┌────────
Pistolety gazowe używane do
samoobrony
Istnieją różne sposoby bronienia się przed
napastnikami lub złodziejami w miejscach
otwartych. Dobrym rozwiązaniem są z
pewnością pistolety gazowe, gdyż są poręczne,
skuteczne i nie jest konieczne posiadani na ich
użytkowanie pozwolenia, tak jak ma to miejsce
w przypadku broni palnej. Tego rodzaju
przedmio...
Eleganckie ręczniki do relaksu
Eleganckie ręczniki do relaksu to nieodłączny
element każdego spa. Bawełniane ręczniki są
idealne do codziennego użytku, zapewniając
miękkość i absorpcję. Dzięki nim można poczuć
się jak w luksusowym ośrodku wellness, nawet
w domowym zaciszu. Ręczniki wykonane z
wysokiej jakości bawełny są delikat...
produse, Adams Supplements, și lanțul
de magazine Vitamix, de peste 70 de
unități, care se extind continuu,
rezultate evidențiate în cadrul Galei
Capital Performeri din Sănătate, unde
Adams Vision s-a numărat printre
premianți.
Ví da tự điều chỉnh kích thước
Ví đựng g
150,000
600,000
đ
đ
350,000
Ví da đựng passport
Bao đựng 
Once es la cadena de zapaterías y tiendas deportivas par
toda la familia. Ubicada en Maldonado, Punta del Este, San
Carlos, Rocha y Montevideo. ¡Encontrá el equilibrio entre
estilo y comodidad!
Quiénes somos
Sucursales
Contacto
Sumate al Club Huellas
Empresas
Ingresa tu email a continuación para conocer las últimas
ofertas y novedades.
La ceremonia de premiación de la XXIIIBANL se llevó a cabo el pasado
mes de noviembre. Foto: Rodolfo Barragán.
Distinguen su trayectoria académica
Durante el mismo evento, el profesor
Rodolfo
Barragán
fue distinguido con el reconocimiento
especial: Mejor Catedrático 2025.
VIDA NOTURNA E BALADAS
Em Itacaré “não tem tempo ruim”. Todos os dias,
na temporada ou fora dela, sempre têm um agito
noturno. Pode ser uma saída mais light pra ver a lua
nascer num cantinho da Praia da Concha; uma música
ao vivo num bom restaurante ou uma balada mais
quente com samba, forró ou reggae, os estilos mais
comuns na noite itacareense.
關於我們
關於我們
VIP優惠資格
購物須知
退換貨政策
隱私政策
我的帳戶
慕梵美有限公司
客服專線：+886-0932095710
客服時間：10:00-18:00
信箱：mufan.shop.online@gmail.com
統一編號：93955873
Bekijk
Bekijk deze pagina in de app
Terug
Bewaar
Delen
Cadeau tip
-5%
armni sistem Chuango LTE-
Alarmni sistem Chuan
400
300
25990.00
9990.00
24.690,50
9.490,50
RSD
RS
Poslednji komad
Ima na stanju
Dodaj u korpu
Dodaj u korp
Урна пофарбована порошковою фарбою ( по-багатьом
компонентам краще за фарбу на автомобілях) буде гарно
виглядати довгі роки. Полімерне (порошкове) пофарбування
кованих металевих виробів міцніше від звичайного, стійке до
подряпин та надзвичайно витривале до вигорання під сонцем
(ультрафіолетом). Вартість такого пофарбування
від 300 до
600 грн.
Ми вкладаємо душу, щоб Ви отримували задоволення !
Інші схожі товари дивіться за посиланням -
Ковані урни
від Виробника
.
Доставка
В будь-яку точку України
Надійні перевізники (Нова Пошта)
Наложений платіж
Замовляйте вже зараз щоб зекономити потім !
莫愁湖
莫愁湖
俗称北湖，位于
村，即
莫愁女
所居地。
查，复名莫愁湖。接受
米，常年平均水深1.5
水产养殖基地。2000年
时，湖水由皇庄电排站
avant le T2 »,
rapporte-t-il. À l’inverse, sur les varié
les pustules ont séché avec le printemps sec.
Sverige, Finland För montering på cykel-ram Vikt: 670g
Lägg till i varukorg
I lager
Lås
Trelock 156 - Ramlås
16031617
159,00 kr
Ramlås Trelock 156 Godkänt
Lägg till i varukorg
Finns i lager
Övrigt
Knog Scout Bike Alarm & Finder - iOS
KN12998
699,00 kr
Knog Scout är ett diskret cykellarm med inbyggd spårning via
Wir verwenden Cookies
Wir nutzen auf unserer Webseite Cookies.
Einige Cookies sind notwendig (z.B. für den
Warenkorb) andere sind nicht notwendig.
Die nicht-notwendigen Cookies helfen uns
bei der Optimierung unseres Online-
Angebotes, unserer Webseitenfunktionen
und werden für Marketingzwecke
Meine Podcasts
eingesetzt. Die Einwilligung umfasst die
└────────
■ Exercise goal ■
From the line containing "noturno. Pode ser" to the final line of the data, repeat each line exactly. Include both ends.

■ Response to this exercise ■
noturno. Pode ser uma saída mais light pra ver a lua
nascer num cantinho da Praia da Concha; uma música
ao vivo num bom restaurante ou uma balada mais
quente com samba, forró ou reggae, os estilos mais
comuns na noite itacareense.
關於我們
關於我們
VIP優惠資格
購物須知
退換貨政策
隱私政策
我的帳戶
慕梵美有限公司
客服專線：+886-0932095710
客服時間：10:00-18:00
信箱：mufan.shop.online@gmail.com
統一編號：93955873
Bekijk
Bekijk deze pagina in de app
Terug
Bewaar
Delen
Cadeau tip
-5%
armni sistem Chuango LTE-
Alarmni sistem Chuan
400
300
25990.00
9990.00
24.690,50
9.490,50
RSD
RS
Poslednji komad
Ima na stanju
Dodaj u korpu
Dodaj u korp
Урна пофарбована порошковою фарбою ( по-багатьом
компонентам краще за фарбу на автомобілях) буде гарно
виглядати довгі роки. Полімерне (порошкове) пофарбування
кованих металевих виробів міцніше від звичайного, стійке до
подряпин та надзвичайно витривале до вигорання під сонцем
(ультрафіолетом). Вартість такого пофарбування
від 300 до
600 грн.
Ми вкладаємо душу, щоб Ви отримували задоволення !
Інші схожі товари дивіться за посиланням -
Ковані урни
від Виробника
.
Доставка
В будь-яку точку України
Надійні перевізники (Нова Пошта)
Наложений платіж
Замовляйте вже зараз щоб зекономити потім !
莫愁湖
莫愁湖
俗称北湖，位于
村，即
莫愁女
所居地。
查，复名莫愁湖。接受
米，常年平均水深1.5
水产养殖基地。2000年
时，湖水由皇庄电排站
avant le T2 »,
rapporte-t-il. À l’inverse, sur les varié
les pustules ont séché avec le printemps sec.
Sverige, Finland För montering på cykel-ram Vikt: 670g
Lägg till i varukorg
I lager
Lås
Trelock 156 - Ramlås
16031617
159,00 kr
Ramlås Trelock 156 Godkänt
Lägg till i varukorg
Finns i lager
Övrigt
Knog Scout Bike Alarm & Finder - iOS
KN12998
699,00 kr
Knog Scout är ett diskret cykellarm med inbyggd spårning via
Wir verwenden Cookies
Wir nutzen auf unserer Webseite Cookies.
Einige Cookies sind notwendig (z.B. für den
Warenkorb) andere sind nicht notwendig.
Die nicht-notwendigen Cookies helfen uns
bei der Optimierung unseres Online-
Angebotes, unserer Webseitenfunktionen
und werden für Marketingzwecke
Meine Podcasts
eingesetzt. Die Einwilligung umfasst die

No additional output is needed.